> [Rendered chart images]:

+--

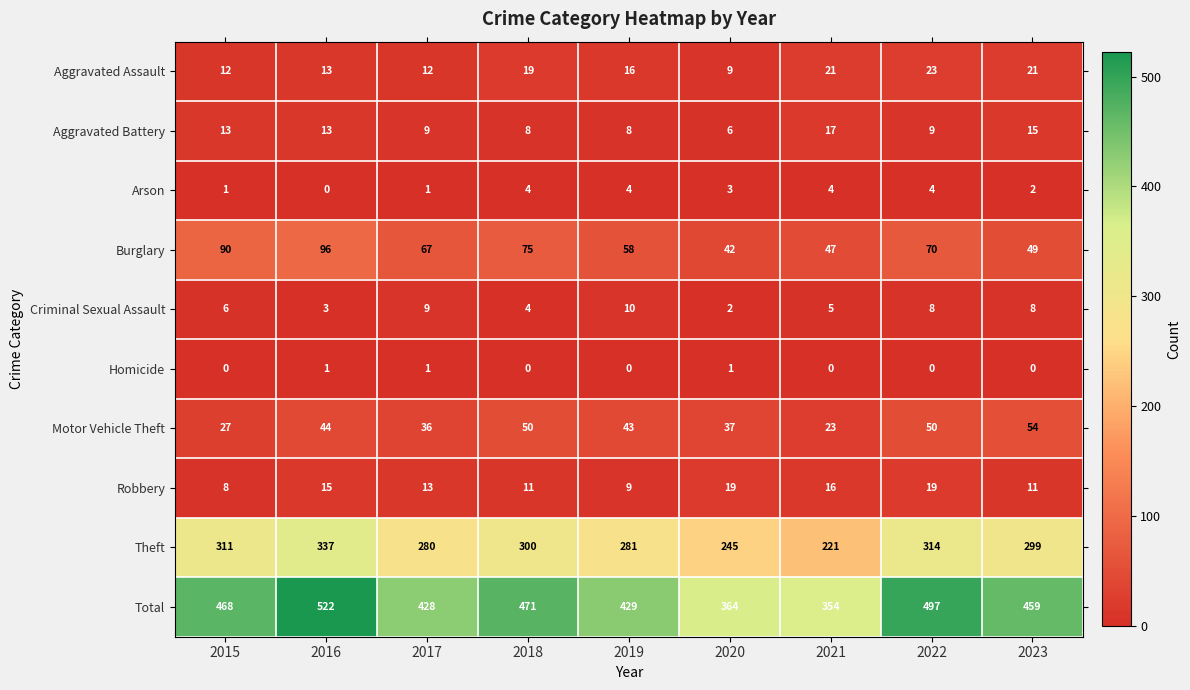

Rank the categories by Burglary value from lowest to highest.

2020, 2021, 2023, 2019, 2017, 2022, 2018, 2015, 2016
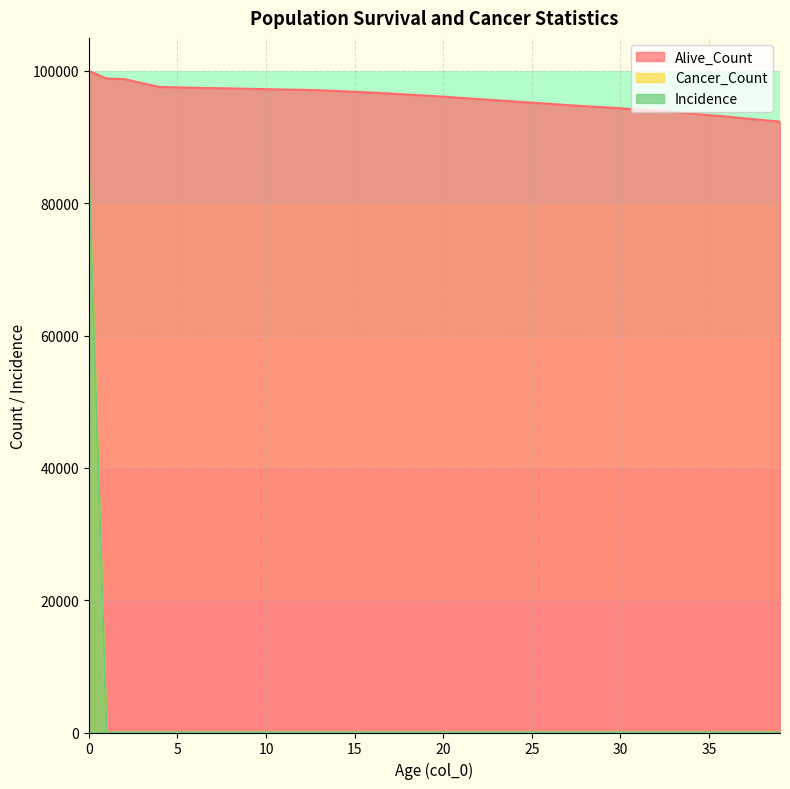

True or false: Alive_Count has more than 2 interior local peaks.

False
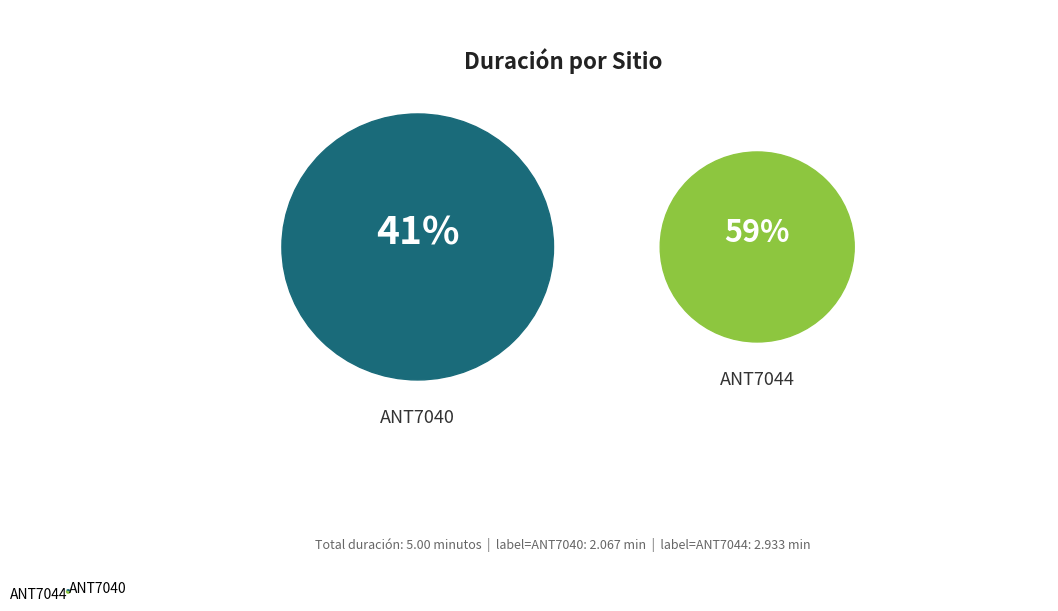

True or false: ANT7040 accounts for 50% of the total.

False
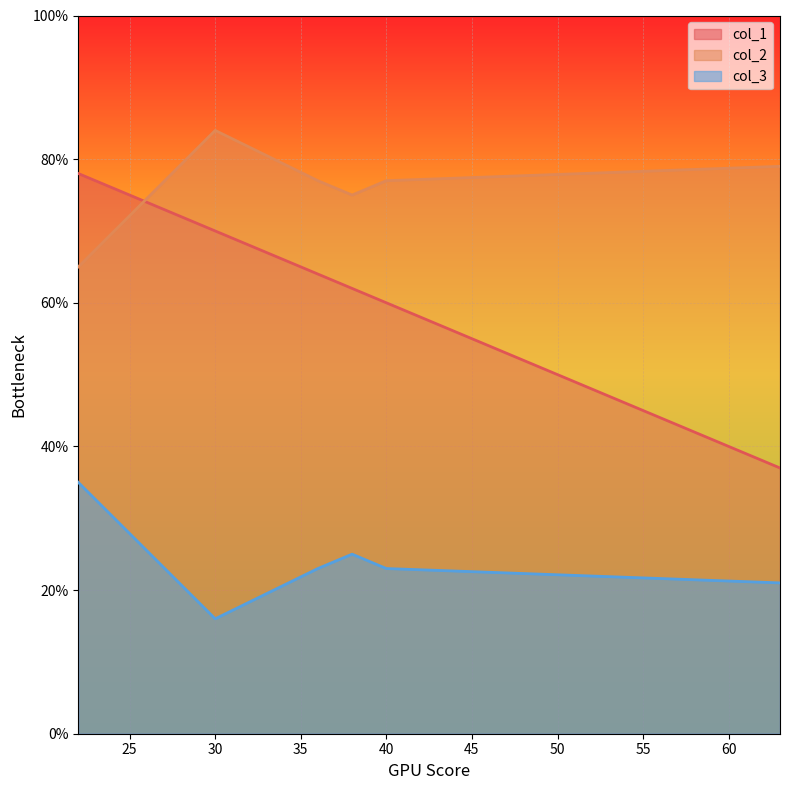

At which category does col_1 reach its first local peak?

22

+--

> [The problem]: Locate each line in the material above that contains the string "local" and copy those lines out in full. Treat the match as case-sensitive.

> [Written answer]:
True or false: Alive_Count has more than 2 interior local peaks.
At which category does col_1 reach its first local peak?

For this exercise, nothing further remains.